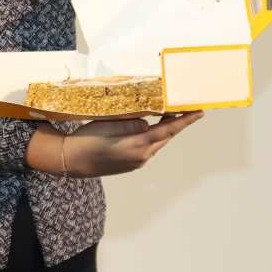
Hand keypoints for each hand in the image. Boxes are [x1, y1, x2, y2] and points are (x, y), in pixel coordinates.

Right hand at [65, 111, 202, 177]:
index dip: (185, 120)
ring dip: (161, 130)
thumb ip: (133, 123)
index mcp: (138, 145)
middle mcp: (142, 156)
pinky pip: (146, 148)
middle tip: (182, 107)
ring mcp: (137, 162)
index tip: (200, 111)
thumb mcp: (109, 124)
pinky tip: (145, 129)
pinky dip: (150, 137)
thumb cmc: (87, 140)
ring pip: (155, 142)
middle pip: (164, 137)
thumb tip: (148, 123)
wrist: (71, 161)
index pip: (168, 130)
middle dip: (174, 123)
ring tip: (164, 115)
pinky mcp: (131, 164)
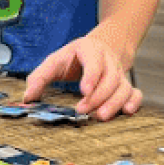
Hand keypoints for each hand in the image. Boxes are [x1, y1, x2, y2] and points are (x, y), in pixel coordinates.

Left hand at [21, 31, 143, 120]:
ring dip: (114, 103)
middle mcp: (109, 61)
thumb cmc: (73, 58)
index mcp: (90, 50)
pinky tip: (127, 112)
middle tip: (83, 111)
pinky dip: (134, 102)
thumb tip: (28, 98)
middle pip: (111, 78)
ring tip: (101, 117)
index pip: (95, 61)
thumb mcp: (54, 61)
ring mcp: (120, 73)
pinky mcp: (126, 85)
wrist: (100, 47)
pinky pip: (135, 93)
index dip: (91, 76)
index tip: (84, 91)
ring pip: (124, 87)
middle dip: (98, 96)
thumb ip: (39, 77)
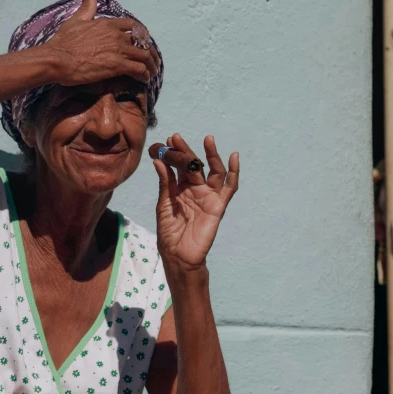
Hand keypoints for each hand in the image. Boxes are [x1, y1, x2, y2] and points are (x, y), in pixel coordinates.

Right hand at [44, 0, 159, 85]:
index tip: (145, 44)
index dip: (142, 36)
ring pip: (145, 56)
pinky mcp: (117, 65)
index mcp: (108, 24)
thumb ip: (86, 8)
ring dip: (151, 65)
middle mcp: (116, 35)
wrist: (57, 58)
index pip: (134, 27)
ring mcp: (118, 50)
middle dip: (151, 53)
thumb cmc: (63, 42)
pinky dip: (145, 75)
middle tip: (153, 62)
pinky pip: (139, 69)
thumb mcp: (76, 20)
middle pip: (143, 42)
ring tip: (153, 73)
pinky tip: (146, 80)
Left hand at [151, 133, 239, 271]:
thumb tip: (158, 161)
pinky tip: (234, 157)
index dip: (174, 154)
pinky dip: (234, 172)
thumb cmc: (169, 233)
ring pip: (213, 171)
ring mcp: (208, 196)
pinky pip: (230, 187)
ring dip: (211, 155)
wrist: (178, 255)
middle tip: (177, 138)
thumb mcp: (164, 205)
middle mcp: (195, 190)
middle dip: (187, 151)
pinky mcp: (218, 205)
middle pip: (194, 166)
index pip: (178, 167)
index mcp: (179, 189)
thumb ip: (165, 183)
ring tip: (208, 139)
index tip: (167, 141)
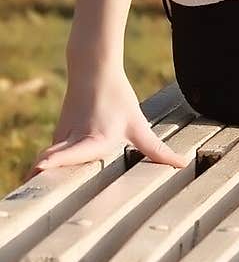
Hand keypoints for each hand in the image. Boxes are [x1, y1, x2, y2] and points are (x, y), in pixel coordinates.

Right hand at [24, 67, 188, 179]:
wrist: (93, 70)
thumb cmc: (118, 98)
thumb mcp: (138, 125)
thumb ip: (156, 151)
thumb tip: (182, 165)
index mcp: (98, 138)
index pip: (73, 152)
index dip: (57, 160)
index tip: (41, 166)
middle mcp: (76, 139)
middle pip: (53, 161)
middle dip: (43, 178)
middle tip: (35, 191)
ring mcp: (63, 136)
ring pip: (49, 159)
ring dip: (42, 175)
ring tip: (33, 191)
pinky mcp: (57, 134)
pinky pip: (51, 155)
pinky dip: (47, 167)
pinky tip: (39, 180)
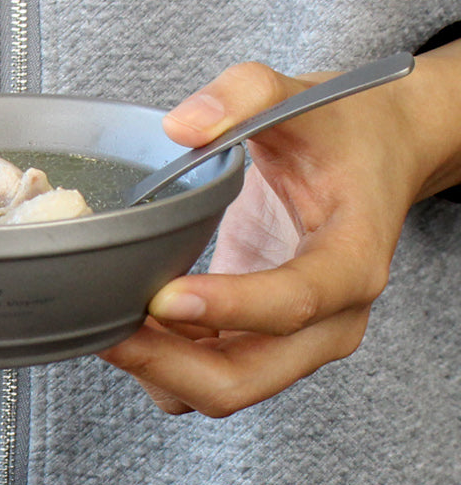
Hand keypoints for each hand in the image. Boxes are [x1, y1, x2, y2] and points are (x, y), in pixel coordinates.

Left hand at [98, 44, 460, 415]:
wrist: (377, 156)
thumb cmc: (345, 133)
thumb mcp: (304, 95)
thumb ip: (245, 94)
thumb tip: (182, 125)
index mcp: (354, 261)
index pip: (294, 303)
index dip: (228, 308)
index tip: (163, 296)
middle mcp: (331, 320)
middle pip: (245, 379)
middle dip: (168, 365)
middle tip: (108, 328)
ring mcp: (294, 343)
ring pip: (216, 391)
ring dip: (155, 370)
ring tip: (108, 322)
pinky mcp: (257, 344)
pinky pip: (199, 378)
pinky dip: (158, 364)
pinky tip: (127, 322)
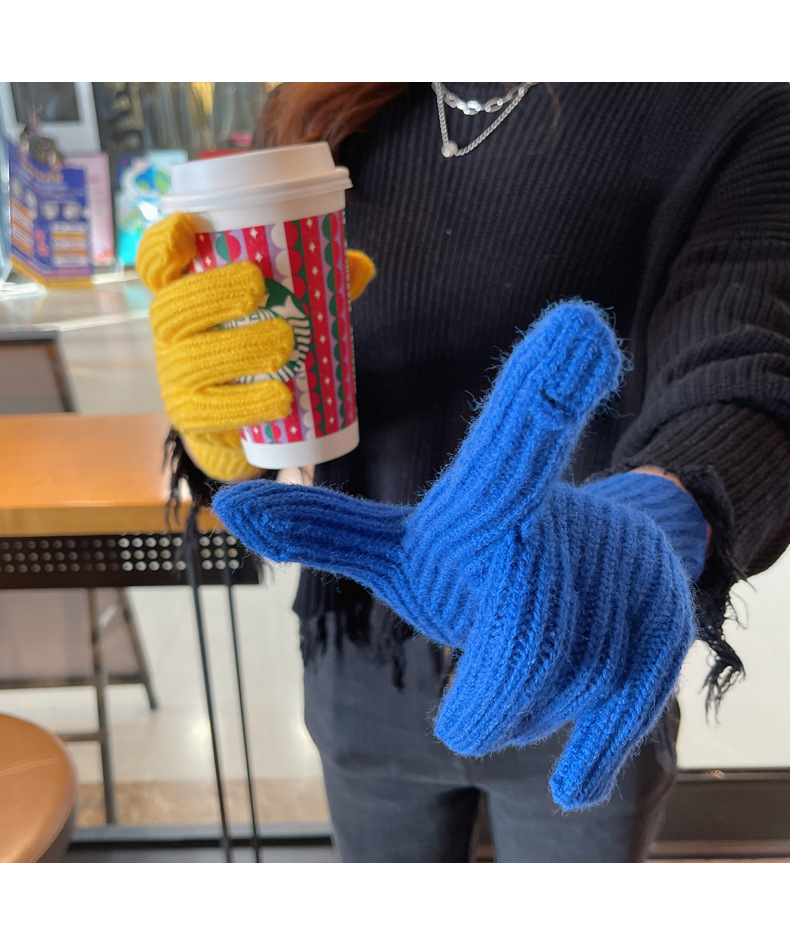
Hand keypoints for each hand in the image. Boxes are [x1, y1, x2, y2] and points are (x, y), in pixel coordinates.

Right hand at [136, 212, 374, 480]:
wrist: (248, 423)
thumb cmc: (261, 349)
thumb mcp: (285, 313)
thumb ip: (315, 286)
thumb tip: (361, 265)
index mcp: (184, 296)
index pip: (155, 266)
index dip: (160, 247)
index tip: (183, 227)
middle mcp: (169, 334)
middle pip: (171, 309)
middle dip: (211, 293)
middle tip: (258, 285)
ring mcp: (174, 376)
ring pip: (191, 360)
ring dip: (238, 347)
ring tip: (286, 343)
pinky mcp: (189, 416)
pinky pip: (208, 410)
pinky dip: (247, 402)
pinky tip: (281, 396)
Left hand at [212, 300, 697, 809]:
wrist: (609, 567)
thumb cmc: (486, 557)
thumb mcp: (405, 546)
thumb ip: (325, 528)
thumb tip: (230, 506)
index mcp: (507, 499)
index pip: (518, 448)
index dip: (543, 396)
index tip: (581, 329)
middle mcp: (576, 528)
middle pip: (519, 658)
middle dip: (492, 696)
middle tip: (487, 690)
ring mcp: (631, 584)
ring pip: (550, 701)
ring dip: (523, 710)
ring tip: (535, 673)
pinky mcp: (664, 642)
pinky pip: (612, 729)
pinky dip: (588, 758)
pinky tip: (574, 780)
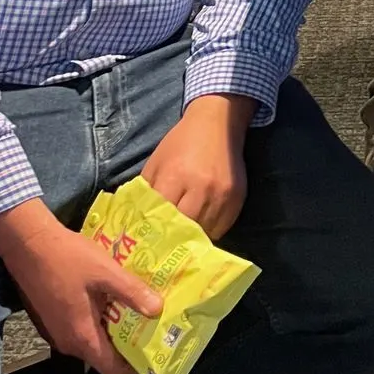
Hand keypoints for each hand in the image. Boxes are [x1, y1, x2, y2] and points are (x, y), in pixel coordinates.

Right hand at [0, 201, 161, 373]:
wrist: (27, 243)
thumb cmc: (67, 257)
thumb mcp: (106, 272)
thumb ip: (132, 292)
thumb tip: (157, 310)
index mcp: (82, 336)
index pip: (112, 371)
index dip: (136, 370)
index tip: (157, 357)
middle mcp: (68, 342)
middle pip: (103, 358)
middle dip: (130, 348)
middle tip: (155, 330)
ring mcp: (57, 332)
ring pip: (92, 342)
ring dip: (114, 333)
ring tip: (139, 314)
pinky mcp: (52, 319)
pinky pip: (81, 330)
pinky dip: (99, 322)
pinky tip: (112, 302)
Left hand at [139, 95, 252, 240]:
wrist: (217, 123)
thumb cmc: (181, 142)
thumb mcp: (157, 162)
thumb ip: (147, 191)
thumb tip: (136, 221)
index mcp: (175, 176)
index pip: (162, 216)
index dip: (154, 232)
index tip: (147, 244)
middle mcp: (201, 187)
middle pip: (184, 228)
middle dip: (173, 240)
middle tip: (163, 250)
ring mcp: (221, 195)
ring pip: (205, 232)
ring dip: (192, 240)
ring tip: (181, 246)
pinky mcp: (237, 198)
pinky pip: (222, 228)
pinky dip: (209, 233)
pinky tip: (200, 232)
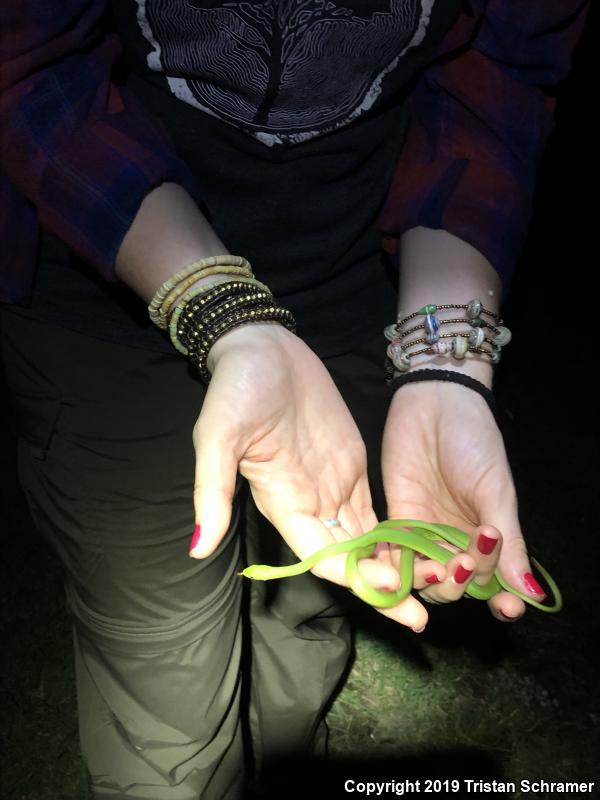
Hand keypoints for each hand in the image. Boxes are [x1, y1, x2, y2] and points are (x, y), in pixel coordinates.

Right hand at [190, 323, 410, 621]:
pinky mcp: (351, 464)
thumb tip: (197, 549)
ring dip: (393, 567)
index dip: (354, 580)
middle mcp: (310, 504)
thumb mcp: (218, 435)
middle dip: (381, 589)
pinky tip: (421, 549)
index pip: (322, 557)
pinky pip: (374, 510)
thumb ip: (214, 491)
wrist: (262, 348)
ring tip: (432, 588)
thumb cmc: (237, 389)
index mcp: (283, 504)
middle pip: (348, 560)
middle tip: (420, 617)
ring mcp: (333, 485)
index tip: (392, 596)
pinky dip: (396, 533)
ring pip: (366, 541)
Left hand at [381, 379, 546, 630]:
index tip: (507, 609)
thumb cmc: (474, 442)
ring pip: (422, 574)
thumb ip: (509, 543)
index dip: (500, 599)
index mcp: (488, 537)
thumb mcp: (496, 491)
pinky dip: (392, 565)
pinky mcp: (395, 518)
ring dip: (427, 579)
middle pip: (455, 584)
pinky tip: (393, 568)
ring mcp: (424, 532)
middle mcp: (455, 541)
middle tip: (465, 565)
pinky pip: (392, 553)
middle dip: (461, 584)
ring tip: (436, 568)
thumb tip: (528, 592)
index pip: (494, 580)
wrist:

## Goal of the exercise
Exactly the lines above from the one with "thumb ip: (147, 191)" to the one with "pinky mcp: (237, 198)", both included, are to be quoted; leave the rest out.

## Output of the exercise
thumb ip: (147, 191)
thumb tip: (136, 221)
index mcp: (175, 176)
index pip: (162, 216)
index dip: (154, 232)
index tip: (147, 244)
middle mcp: (201, 187)
middle pip: (184, 228)
middle dip: (173, 240)
middle tip: (163, 250)
ring mcp: (221, 195)
ring pip: (205, 232)
ring dip: (192, 240)
ring tip: (181, 246)
pinky mcp: (237, 198)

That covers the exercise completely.